The process of neutral evaluation is very flexible. The parties are also permitted to decide upon the steps that are to be followed in the procedure. In general, procedure of early neutral evaluation involves the following steps:
- Appointment of evaluator- The first and foremost requisite is the appointment of an evaluator. The parties must ensure that the evaluator appointed has special knowledge and expertise in the subject- matter of the suit. This makes the process of evaluation more effective and reliable. Other criterias that should be adhered to while appointing a neutral evaluator is fairness, impartiality, and a skill of evaluating facts and circumstances. There is no specified number of evaluators that have to be appointed. It is upon the parties’ discretion to appoint one or more than one evaluator.
- Preparation of neutral evaluation- Before the proceedings of neutral evaluation commence, the parties are required to submit a written statement stating the facts and issues from their point of view. This enables the evaluator to understand the perspective of both the parties. Simultaneously, the parties decide the day, date and venue at which the proceedings shall commence.
- Evaluator’s opening statement- The parties’ and the evaluator meet on the decided date and venue. The proceedings commence with the evaluator’s opening statement. He describes his role as a neutral third party, he also states the rules and the various stages of the proceedings.

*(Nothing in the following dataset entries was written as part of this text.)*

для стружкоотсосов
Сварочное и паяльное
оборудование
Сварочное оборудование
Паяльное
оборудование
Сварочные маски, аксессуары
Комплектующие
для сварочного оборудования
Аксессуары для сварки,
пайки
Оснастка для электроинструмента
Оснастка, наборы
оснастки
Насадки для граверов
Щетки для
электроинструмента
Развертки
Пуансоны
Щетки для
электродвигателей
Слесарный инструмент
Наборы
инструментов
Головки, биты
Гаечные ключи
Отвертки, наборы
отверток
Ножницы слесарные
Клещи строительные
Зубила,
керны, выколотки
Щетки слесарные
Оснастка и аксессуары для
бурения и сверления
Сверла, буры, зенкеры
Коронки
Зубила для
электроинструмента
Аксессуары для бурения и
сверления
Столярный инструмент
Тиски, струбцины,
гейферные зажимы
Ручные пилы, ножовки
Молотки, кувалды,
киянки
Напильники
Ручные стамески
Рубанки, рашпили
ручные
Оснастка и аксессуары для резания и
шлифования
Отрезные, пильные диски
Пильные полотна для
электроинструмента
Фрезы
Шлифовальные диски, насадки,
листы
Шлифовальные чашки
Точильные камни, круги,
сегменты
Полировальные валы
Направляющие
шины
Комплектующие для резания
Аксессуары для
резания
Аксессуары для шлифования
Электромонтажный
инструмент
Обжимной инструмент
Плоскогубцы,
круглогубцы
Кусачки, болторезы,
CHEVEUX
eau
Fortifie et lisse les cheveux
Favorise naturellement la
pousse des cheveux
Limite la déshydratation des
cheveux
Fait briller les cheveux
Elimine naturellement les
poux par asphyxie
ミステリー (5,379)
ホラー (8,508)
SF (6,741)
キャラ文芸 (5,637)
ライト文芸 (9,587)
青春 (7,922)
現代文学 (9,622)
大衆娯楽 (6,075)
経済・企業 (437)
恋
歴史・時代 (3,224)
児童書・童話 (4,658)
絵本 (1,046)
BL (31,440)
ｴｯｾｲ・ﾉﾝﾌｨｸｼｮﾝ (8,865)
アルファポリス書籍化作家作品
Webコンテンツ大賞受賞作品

- Parties’ presentations- The next step is the oral presentation of the parties. The disputants make a presentation of the case from their point of view, the issues that are important pertaining to the case, and the outcome they are seeking from the proceedings. This step is very important because it makes the parties’ aware about the perspective of the other party. It also clears any sort of misunderstanding between the disputants. It also helps the evaluator in identifying the primary and secondary issues of the dispute.
- Evaluator’s opinion- The final step of the proceedings is the opinion of the evaluator. The neutral third party will provide his opinion on every issue of the dispute, and then suggest possible points on which parties’ may negotiate and compromise. The evaluator also mentions the possible outcomes of litigation if the parties decide to move to court. It should be kept in mind that the opinion and the evaluation of the neutral third party is not binding on the disputants.
There are two possible outcomes of this proceedings. If the dispute is resolved, the parties enter into a written agreement. If the dispute is not resolved, the parties may approach the court upon their discretion.